A first move is to stop thinking of your enemy as strong. They may be outwardly capable or successful but the way they are behaving towards you reveals their fundamental psychological incompetence. No contented, reasonable or wise person would ever set out deliberately to harm another human. The enemy may seem daunting but by a kind of cosmic justice, you can be assured of their inward misery and mediocrity. Only someone who was craven, weak, deformed and wholly inadequate would positively want to damage the life of another.
You’re dealing with a wounded figure, not an impregnable foe.
The enemy’s unreasonable, unjust and cruel qualities are merely strategies they’ve come up with to cope with their own suffering. You don’t know what that suffering is. It will stem from things in their past you can scarcely guess at. Something about you – perhaps your appearance, your background or your ideas – taps into a reservoir of historic oppression or anxiety. But the viciousness isn’t, ultimately, really about you. You are the victim, not the cause of their folly.
Congratulations on joining the club. Everyone, however careful they might be, acquires enemies (even cheerful, carefree types have them). It’s impossible to have even a halfway interesting life without attracting people who hate you. Their presence says nothing about you, and everything about the amount of unhappiness in circulation and the dynamics of envy and projection in a competitive jostling world. You should never try directly to appease them, because you’re not truly the reason they are so agitated. An enemy isn’t a sign your life has gone wrong, it’s proof that you’re starting to do a few valuable things.
We are primed to respond to enemies with all the fear and panic we experienced when we first encountered them in childhood, namely at school.

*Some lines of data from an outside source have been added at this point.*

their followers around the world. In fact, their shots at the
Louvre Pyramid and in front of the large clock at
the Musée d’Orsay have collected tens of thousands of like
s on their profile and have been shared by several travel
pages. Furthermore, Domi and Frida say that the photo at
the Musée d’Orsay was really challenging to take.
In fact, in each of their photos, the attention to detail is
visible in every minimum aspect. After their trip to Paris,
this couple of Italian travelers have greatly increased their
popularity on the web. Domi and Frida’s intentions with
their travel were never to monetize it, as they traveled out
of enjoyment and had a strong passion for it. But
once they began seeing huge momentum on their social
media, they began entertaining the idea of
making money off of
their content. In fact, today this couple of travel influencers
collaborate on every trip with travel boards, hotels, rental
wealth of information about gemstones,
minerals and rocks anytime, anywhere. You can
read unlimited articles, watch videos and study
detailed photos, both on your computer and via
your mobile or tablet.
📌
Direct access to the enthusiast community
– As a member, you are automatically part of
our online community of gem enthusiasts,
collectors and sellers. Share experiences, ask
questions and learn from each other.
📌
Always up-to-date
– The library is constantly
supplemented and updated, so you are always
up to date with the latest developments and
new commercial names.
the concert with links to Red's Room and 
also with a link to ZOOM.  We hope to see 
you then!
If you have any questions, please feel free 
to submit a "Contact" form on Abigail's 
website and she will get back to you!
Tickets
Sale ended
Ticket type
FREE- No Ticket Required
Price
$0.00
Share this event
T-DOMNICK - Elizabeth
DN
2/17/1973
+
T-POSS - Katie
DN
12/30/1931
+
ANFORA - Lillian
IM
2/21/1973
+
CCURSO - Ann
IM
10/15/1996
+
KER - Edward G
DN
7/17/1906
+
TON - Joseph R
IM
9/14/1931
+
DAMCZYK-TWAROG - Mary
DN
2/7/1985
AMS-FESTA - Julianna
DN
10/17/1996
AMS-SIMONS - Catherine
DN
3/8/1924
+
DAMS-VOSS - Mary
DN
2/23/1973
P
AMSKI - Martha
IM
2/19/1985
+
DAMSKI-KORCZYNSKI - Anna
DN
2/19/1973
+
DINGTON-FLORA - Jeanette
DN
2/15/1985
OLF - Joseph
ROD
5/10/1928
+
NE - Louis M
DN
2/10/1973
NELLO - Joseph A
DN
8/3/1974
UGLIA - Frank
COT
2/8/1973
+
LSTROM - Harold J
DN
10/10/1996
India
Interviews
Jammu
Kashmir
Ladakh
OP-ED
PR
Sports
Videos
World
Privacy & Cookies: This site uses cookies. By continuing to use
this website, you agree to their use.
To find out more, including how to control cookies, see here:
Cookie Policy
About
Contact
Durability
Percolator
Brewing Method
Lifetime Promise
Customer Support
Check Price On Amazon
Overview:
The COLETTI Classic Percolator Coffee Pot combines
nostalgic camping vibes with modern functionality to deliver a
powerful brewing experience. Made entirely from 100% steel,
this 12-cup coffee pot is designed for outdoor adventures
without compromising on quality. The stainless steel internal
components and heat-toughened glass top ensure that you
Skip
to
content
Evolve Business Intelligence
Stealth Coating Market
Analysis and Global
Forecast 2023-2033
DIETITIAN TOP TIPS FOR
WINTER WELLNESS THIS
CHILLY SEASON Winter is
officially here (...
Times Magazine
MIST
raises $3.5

There were few options for us then, we had to keep sitting in class, we had to see them day after day. But we’ve grown a lot since then. Though it can feel hard to believe, we have a whole range of options. We can cross town and work somewhere else. We can leave the city. If need be, we can relocate around the world and start afresh. Our limbs are remarkably robust and so are our psyches. We can truly survive that most unfair yet inevitable aspect of a decent life: a vicious and unjust enemy.